▶ DESCRIPTION OF THE TASK
Leave out the pictures and retype all the entries below exactly.

▶ Paired box coordinates
□ □ □ □

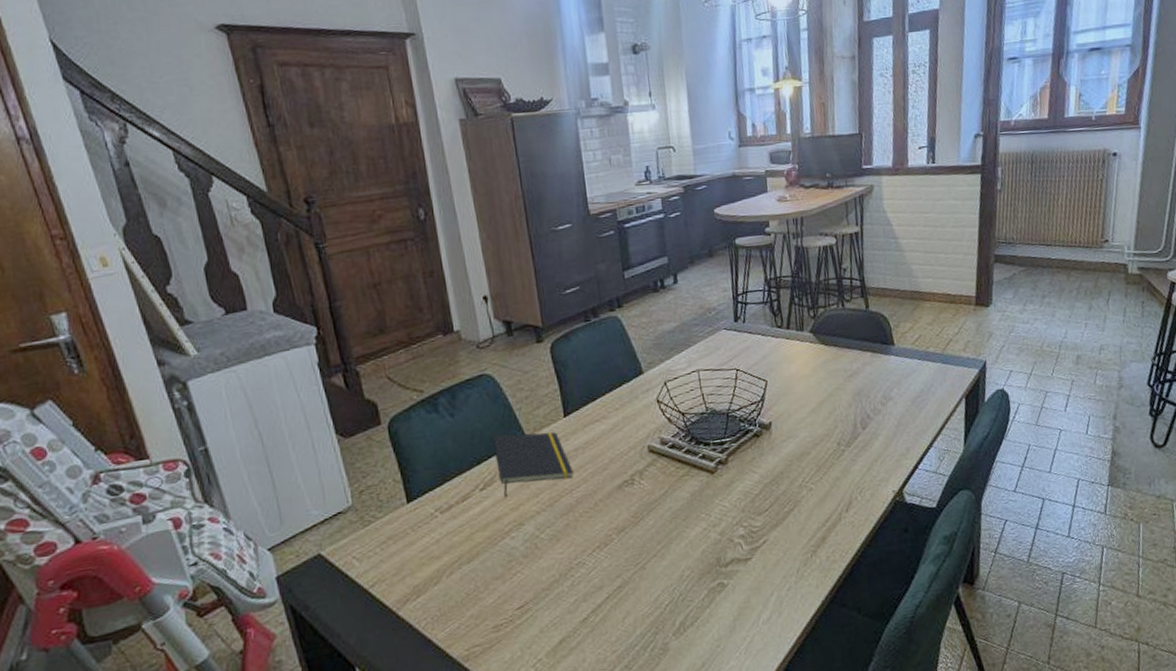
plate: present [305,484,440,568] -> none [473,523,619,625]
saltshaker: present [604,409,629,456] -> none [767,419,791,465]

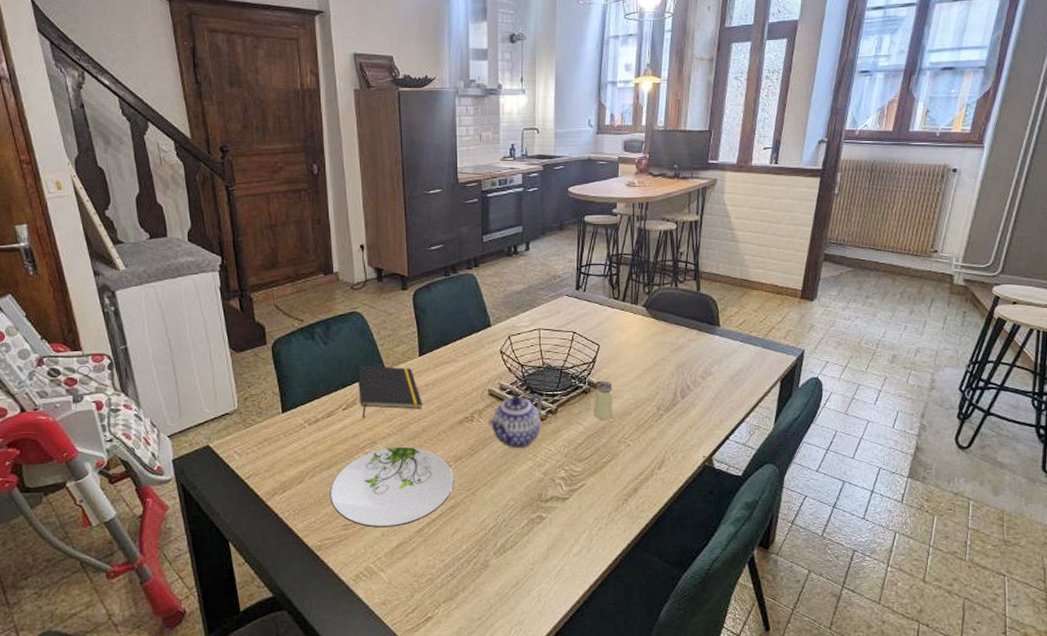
plate: none [473,523,619,625] -> present [330,447,454,528]
teapot: none [650,444,712,511] -> present [487,394,543,449]
saltshaker: none [767,419,791,465] -> present [593,380,613,420]

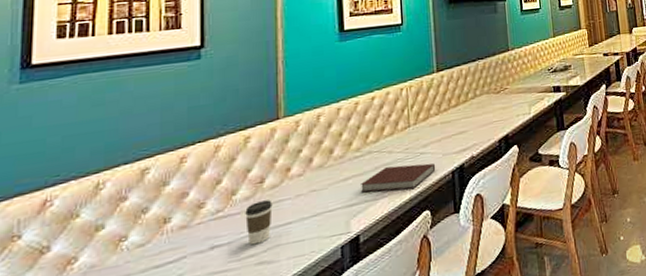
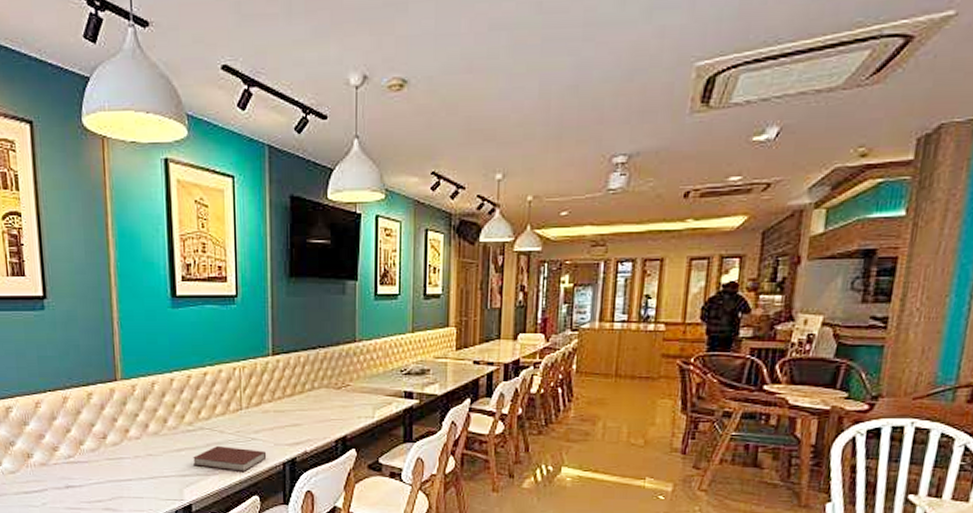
coffee cup: present [245,199,273,246] -> none [92,455,115,492]

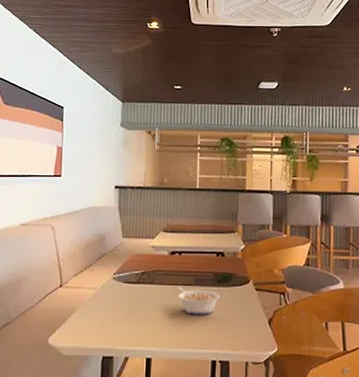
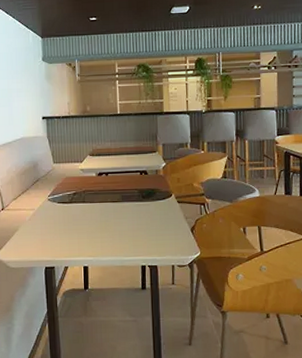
legume: present [177,287,220,315] -> none [106,204,145,227]

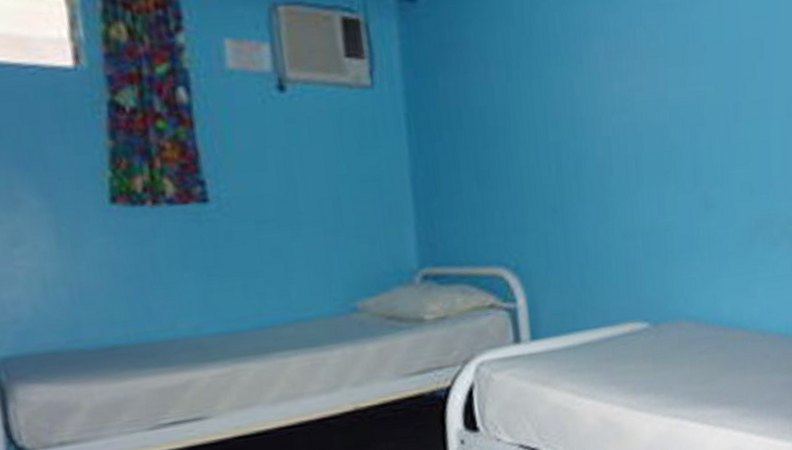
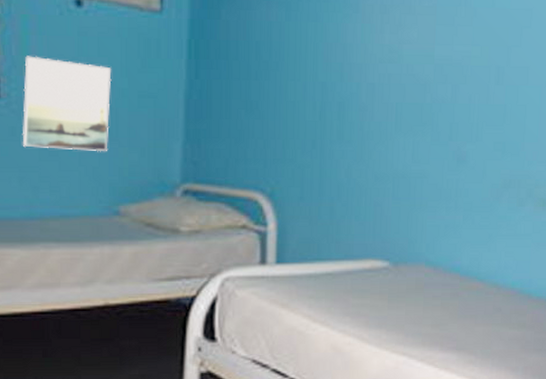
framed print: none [231,151,336,251] -> present [22,56,112,152]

□ □ □ □

▶ TASK RESULT
plate: present [305,484,440,568] -> none [473,523,619,625]
saltshaker: present [604,409,629,456] -> none [767,419,791,465]

plate: none [473,523,619,625] -> present [330,447,454,528]
teapot: none [650,444,712,511] -> present [487,394,543,449]
saltshaker: none [767,419,791,465] -> present [593,380,613,420]

coffee cup: present [245,199,273,246] -> none [92,455,115,492]

legume: present [177,287,220,315] -> none [106,204,145,227]

framed print: none [231,151,336,251] -> present [22,56,112,152]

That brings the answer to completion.